Best upgrade: XGIMI Horizon Ultra
XGIMI Horizon Ultra — £1,699
The extra money buys you a more accomplished picture with a brighter feel and a more stylish package. Trusted Reviews calls it a stronger all-round alternative to the Cosmos 4K SE, and that matches the usual upgrade logic here: pay more if you care about picture refinement as much as convenience.
Worth it if: you watch a lot in a semi-lit living room and want the step-up in image quality more than the Cosmos 4K SE’s better price-to-ease ratio.
Best budget pick: Epson EpiqVision Mini EF22
Epson EpiqVision Mini EF22 — £399
This is the cheaper answer if you want portable projection without paying for 4K. It is a 1080p projector, so you lose fine detail, but it still gives you a compact design, built-in Google TV, and strong enough brightness for casual viewing in a smaller space.
Worth it if: you mainly stream TV, don’t sit close, and would rather save nearly half the money than chase 4K pixels.
How we chose
We prioritised brightness, setup automation, smart TV support, and real-world contrast performance, because those are the things that decide whether a projector gets used. We also checked current expert consensus from PCMag, Wirecutter, CNET, Trusted Reviews, and TechRadar, then compared that with current pricing.
Frequently asked questions
Do you need a dark room for the Cosmos 4K SE? No, but it looks better with the lights down. It is bright enough for mixed lighting, yet the contrast is not strong enough to make dark scenes shine in a fully bright room.

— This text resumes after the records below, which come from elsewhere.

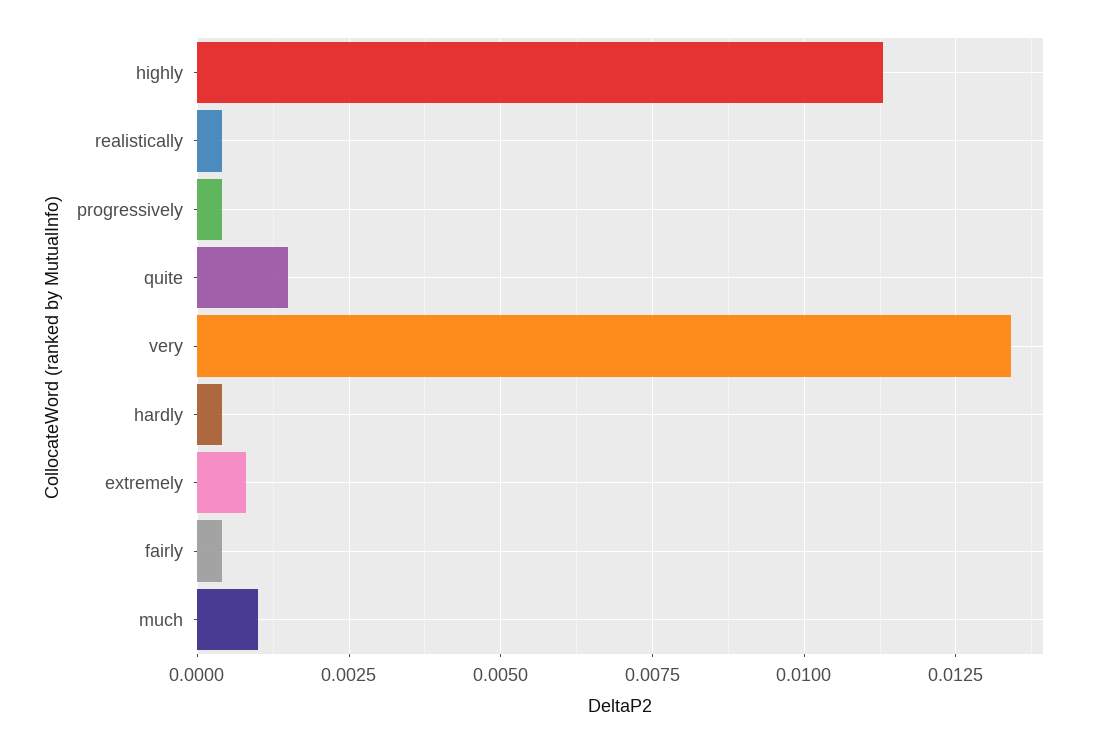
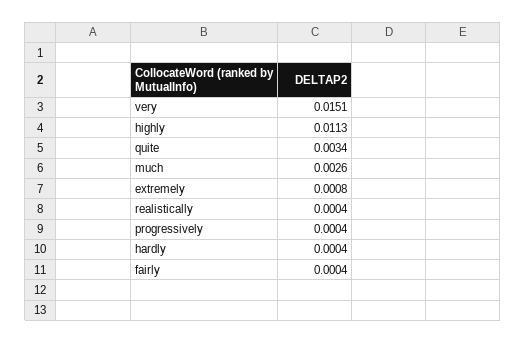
  {
    "highly": 0.0113,
    "realistically": 0.0004,
    "progressively": 0.0004,
-   "quite": 0.0015,
+   "quite": 0.0034,
-   "very": 0.0135,
+   "very": 0.0151,
    "hardly": 0.0004,
    "extremely": 0.0008,
    "fairly": 0.0004,
-   "much": 0.001
+   "much": 0.0026
  }

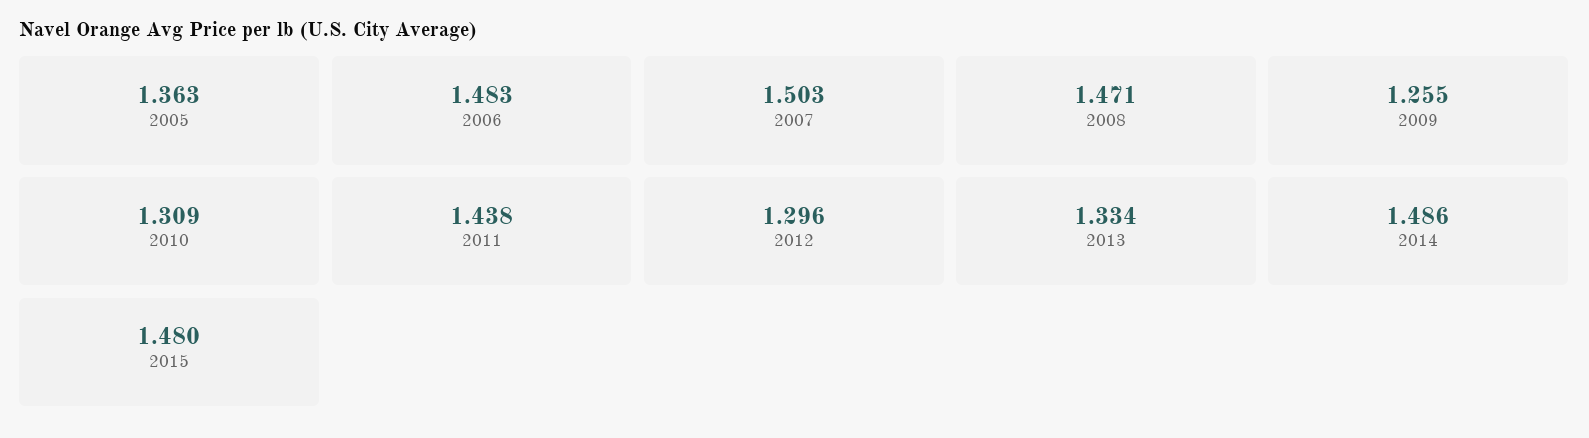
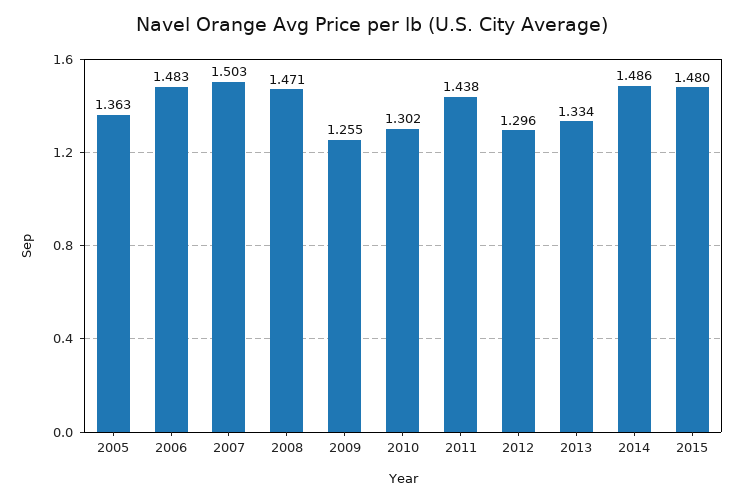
  {
    "2005": 1.363,
    "2006": 1.483,
    "2007": 1.503,
    "2008": 1.471,
    "2009": 1.255,
-   "2010": 1.309,
+   "2010": 1.302,
    "2011": 1.438,
    "2012": 1.296,
    "2013": 1.334,
    "2014": 1.486,
    "2015": 1.48
  }

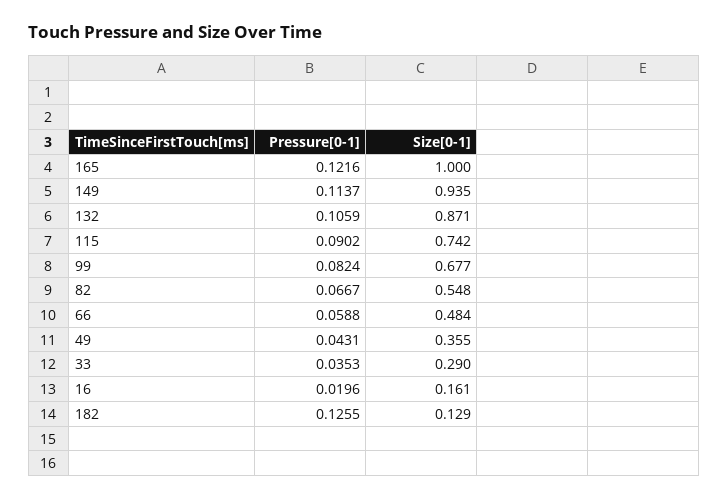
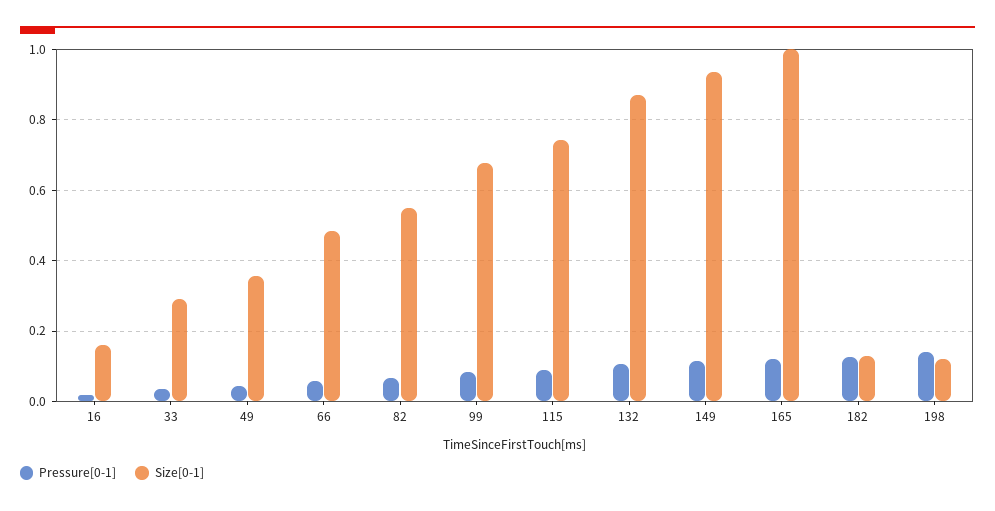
  {
    "Pressure[0-1]": {
      "165": 0.1216,
      "149": 0.1137,
      "132": 0.1059,
      "115": 0.0902,
      "99": 0.0824,
      "82": 0.0667,
      "66": 0.0588,
      "49": 0.0431,
      "33": 0.0353,
      "16": 0.0196,
-     "182": 0.1255
+     "182": 0.1255,
+     "198": 0.14
    },
    "Size[0-1]": {
      "165": 1,
      "149": 0.935,
      "132": 0.871,
      "115": 0.742,
      "99": 0.677,
      "82": 0.548,
      "66": 0.484,
      "49": 0.355,
      "33": 0.29,
      "16": 0.161,
-     "182": 0.129
+     "182": 0.129,
+     "198": 0.12
    }
  }

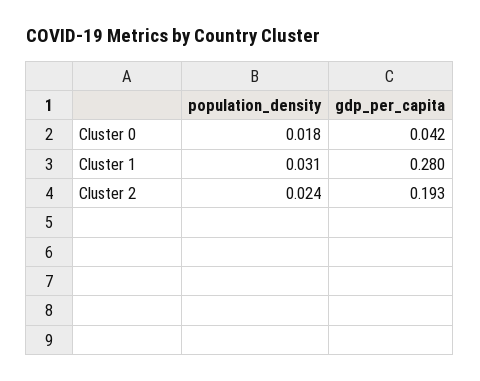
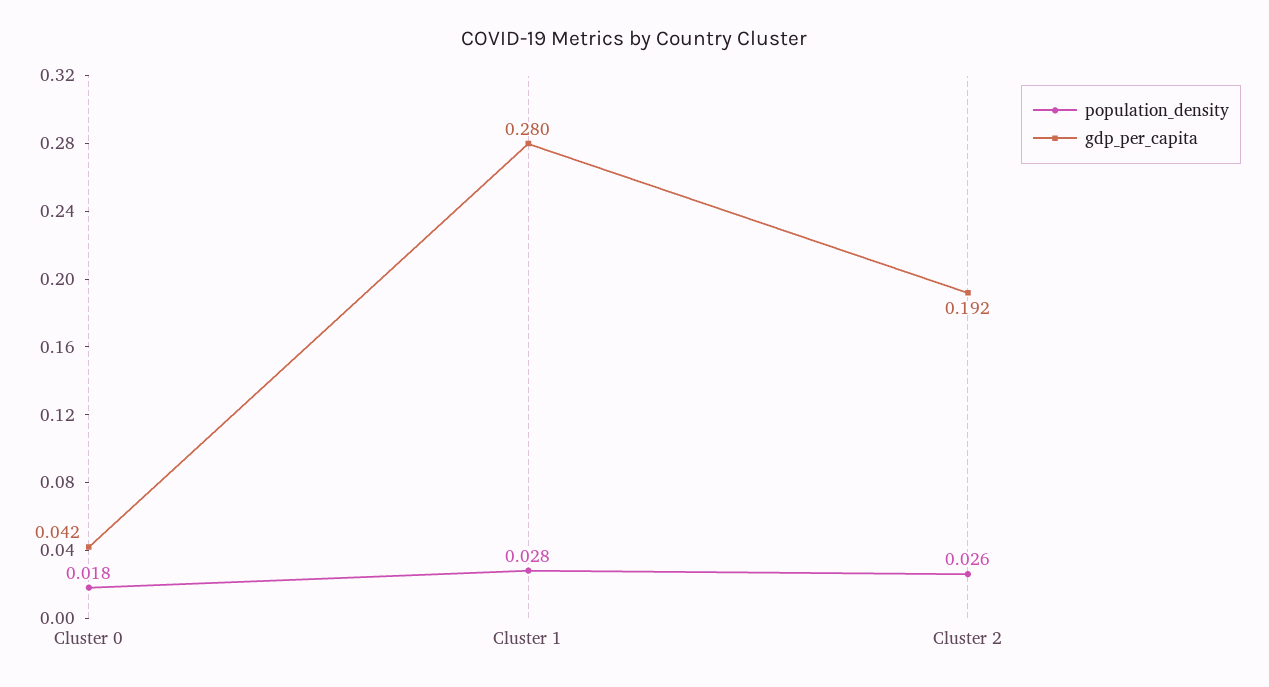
  {
    "population_density": {
      "Cluster 0": 0.018,
-     "Cluster 1": 0.031,
+     "Cluster 1": 0.028,
-     "Cluster 2": 0.024
+     "Cluster 2": 0.026
    },
    "gdp_per_capita": {
      "Cluster 0": 0.042,
      "Cluster 1": 0.28,
-     "Cluster 2": 0.193
+     "Cluster 2": 0.192
    }
  }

Is £849 too much for a portable projector? Not if you value 4K, Dolby Vision, and the built-in setup features. If you just want a cheap big screen, 1080p projectors like the Epson EF22 will save you a lot of money.
Will it work for outdoor movie nights? Yes, provided you have mains power and do not expect daylight performance. It is portable in the “easy to move” sense, not the “battery-powered camping gadget” sense.